The most controversial of Pastor Rob Bell’s books to date has been ‘Love Wins’. Actually, to be fair, it was his introductory video of the book that created all the controversy. The video created all kinds of commentary by many people who had never read the book and were basing their whole opinion on what was said and not said in that short clip. Of course, when you open up the book to read it, the first few pages read very similar to what you hear in the video; lots of questions. This is typical Bell style.
If you’ve read any of Bell’s previous books (The Velvet Elvis, Sex God, Jesus Can Save Christians, etc.), you will recognize his honest identification with the questions that he recites. Questions that have been asked my many who have traversed the aisles of the church and many others who have been peeking in from the outside.
Bell’s congregation at Mars Hill Church has always been a place where questions were not only welcomed, but encouraged. Bell’s approach to communication, both from the pulpit and the written page, validate the questions and confusion that many have regarding what the Bible has to say and what the Christian church teaches. Bell agrees that the Bible does seem to contradict itself at times, and that Christian statements and beliefs don’t always agree within the church itself.
But after a few chapters of making the skeptic and the disenfranchised feel like they have been heard and recognized, Bell begins to talk about what is foundational to Christian beliefs, and particularly about Christian beliefs regarding Heaven and Hell.
Bell strongly emphasizes that he does believe in the concept of judgment and punishment by a righteous and just God. To look at the evil that takes place in the world and the suffering of innocents and say there shall be no recompense, no calling to account is something he can’t fathom from a God who’s very nature is that of perfect Love.
Bell has no problem with the concepts of punishment for evil and the promises of eternal life and resurrection for believers in Jesus. He reaffirms his commitment to Jesus as the only way to eternal life, a life of the spirit that begins now, in this life, not after we die. However, he does qualify those affirmations.
Just as he affirms his belief in the foundational Christian doctrines, he also openly admits that he is unwilling to limit God’s means of fulfilling those doctrines. He is unwilling to say, for instance, that because a person has never heard ‘the name of Jesus’ that the person cannot possibly ‘know Jesus’ as Savior and God. He also emphasizes the fact that the understanding of exactly how ‘Hell’ and ‘Heaven’ and the process of ‘Salvation’ are defined, varies within the Christian community itself.
Bell ends the book by telling of his own personal commitment to Christ, which followed a very traditional Evangelical pattern. A story of a young boy kneeling and praying a prayer with his parents in their home.; a story of transformation. “Something happen in me,” Bell says.
In this conclusion, he encourages those within the church, and those peeking in from outside, to widen their views and seek to accept that the ‘One Way’ of Jesus may be narrow, but its travelers find it in many different ways.
“Jesus invites us to trust that the love we fear is too good to be true is actually good enough to be true,” Bell says.

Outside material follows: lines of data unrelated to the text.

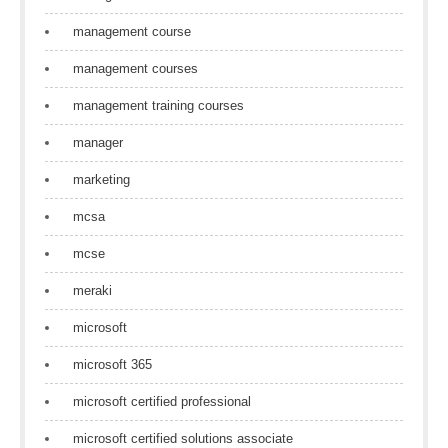
management course
management courses
management training courses
manager
marketing
mcsa
mcse
meraki
microsoft
microsoft 365
microsoft certified professional
microsoft certified solutions associate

Some might think that all this talk about love is ‘sugar-coating’ the Christian message. Bell reminds us that the Christian message, the ‘Gospel’ is supposed to be ‘good news’. But Bell does not ignore the ‘costs’ involved with choosing to trust Jesus. “It will require a death, a humbling, a leaving behind of the old mind,…letting go, so that we can receive, expand, find, hear, see and enjoy.”
This “…vast, expansive, infinite, indestructible love…” is worth the cost, Bell contends. And this Great Love is the champion that you’ve been looking for. Love Wins!